Quello che oggi vogliamo ricordare è un uomo coraggioso, serio, che non ha avuto paura ad affrontare i mafiosi. Andava protetto, soprattutto dopo la sua celebre lettera al ‘Giornale di Sicilia’ e dopo le polemiche con alcuni suoi colleghi industriali di quegli anni? Secondo noi, sì
Erano le sette e quaranta di mattina quando i mafiosi a Palermo, in via Vittorio Alfieri, uccidono l’imprenditore Libero Grassi. Un delitto che per Cosa nostra avrebbe dovuto essere esemplare: il titolare di un’impresa tessile, infatti, non solo non aveva voluto pagare il ‘pizzo’, ma con una lettera al Giornale di Sicilia nel gennaio 1991:
“Volevo avvertire il nostro ignoto estortore di risparmiare le telefonate dal tono minaccioso e le spese per l’acquisto di micce, bombe e proiettili, in quanto non siamo disponibili a dare contributi e ci siamo messi sotto la protezione della polizia. Ho costruito questa fabbrica con le mie mani, lavoro da una vita e non intendo chiudere. Se paghiamo i 50 milioni, torneranno poi alla carica chiedendoci altri soldi, una retta mensile, saremo destinati a chiudere bottega in poco tempo. Per questo abbiamo detto no al ‘Geometra Anzalone’ e diremo no a tutti quelli come lui”.
Anche in Tv dice a chiare lettere che non ha alcuna intenzione di pagare i mafiosi.
Avrebbe dovuto essere protetto e, soprattutto, sostenuto. Ma non viene protetto.
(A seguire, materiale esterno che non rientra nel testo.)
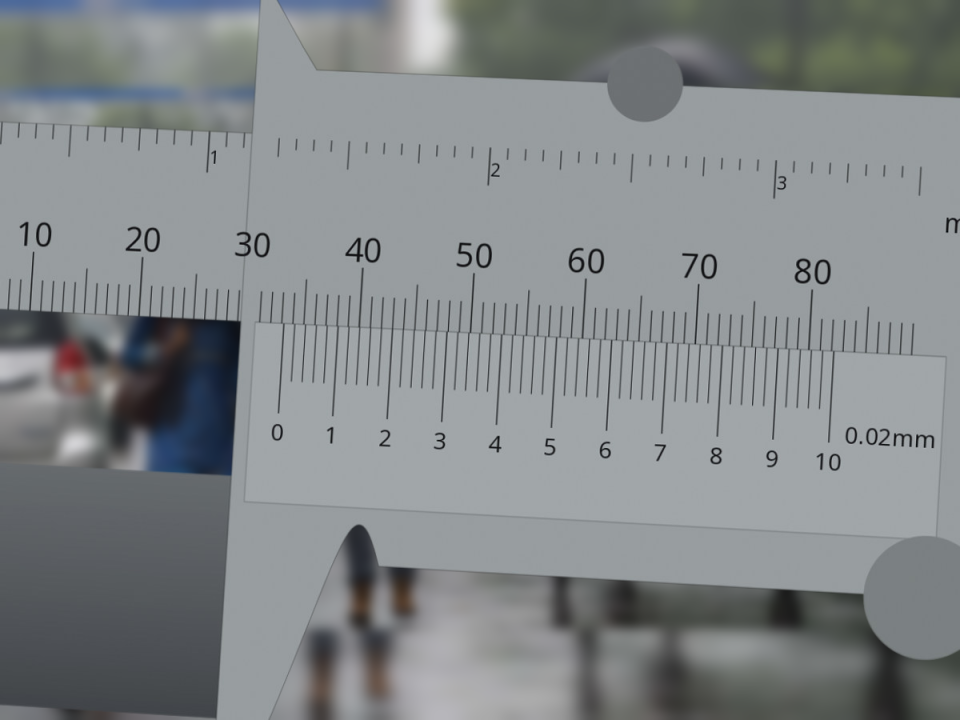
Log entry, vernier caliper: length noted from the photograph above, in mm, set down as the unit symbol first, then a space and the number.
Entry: mm 33.2
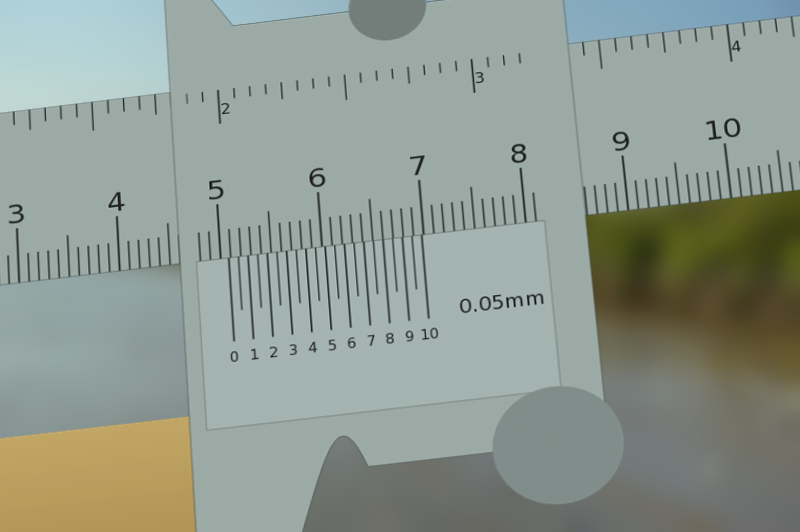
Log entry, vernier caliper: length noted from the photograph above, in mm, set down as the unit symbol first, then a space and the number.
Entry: mm 50.8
“La stessa Sicindustria – leggiamo su Wikipedia – gli volta le spalle. In una lettera pubblicata sul Corriere della Sera il 30 aprile 1991 afferma che «l’unico sostegno alla mia azione, a parte le forze di polizia, è venuta dalla Confesercenti palermitana» e definisce “scandalosa” la decisione del giudice catanese Luigi Russo (del 4 aprile 1991) in cui si afferma che non è reato pagare la ‘protezione’ ai boss mafiosi”.
Di Libero Grassi rimane il ricordo di un uomo libero che ha avuto il coraggio di affrontare i mafiosi a viso aperto.
Sulla Stato italiano che non è riuscito a proteggerlo abbiamo poco da dire.